**WHAT THE TASK ASKS:**
Search the records for "assign" and copy each line that holds it.

*** Opening of INPUT RECORDS ***

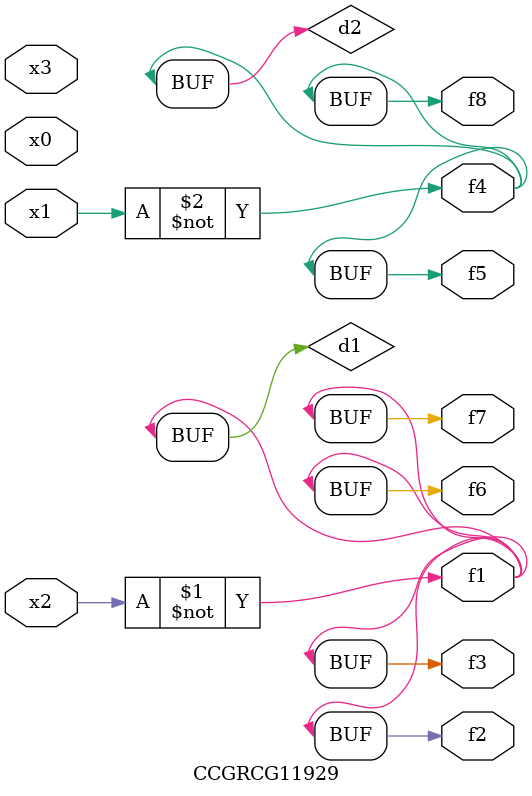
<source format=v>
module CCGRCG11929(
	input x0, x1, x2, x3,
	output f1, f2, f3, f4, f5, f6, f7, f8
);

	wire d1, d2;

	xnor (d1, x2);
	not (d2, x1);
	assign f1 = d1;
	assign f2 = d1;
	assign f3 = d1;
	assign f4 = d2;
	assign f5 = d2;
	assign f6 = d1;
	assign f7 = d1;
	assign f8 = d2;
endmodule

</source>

*** Close of INPUT RECORDS ***
*** Opening of INPUT RECORDS ***

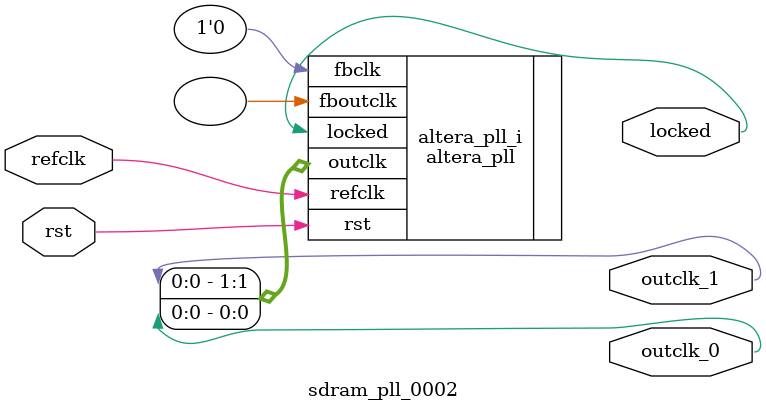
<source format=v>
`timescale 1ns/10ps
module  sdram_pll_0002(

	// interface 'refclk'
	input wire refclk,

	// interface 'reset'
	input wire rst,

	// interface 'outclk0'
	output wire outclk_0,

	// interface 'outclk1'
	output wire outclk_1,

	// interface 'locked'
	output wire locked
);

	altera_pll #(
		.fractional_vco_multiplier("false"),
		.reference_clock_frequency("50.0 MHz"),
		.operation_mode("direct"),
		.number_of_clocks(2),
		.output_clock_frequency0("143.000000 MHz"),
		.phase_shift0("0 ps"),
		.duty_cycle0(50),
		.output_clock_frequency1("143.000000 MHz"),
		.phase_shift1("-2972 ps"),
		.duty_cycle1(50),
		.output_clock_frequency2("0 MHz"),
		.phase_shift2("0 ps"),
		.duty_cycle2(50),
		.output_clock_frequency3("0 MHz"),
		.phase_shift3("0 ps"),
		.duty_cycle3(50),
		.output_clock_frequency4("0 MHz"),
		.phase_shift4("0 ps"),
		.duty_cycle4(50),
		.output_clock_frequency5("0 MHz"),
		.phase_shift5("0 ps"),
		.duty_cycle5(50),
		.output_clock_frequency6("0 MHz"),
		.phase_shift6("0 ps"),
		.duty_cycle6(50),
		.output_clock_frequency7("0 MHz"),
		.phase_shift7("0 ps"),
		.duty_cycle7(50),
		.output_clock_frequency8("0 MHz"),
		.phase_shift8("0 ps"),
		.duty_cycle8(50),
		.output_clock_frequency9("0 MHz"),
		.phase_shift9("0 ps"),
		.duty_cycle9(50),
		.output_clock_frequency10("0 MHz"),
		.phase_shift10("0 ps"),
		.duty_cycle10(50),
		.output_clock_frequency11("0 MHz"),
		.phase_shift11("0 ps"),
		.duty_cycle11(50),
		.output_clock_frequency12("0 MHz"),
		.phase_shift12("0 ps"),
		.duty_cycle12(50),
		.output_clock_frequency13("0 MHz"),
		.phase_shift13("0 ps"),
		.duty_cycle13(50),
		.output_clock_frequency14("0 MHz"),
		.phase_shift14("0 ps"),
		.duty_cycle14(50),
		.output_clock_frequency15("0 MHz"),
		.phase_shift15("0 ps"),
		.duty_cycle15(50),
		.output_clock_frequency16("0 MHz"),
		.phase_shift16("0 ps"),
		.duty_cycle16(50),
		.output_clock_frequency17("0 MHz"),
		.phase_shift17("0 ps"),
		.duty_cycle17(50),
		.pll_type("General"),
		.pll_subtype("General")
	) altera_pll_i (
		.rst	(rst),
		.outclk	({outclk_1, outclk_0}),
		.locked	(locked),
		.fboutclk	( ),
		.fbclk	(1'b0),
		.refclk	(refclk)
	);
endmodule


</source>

*** Close of INPUT RECORDS ***
*** Opening of INPUT RECORDS ***

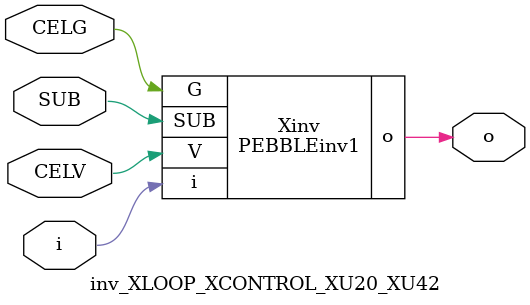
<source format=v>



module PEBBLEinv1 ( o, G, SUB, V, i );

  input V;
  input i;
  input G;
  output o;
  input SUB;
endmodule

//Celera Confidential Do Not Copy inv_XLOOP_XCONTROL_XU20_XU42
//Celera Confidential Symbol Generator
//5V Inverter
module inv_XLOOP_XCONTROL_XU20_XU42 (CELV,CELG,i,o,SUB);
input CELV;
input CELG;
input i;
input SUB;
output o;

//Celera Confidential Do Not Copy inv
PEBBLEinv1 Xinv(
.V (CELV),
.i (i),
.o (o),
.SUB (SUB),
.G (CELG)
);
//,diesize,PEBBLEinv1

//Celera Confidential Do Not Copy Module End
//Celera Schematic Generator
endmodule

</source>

*** Close of INPUT RECORDS ***

**TASK RESULT:**
	assign f1 = d1;
	assign f2 = d1;
	assign f3 = d1;
	assign f4 = d2;
	assign f5 = d2;
	assign f6 = d1;
	assign f7 = d1;
	assign f8 = d2;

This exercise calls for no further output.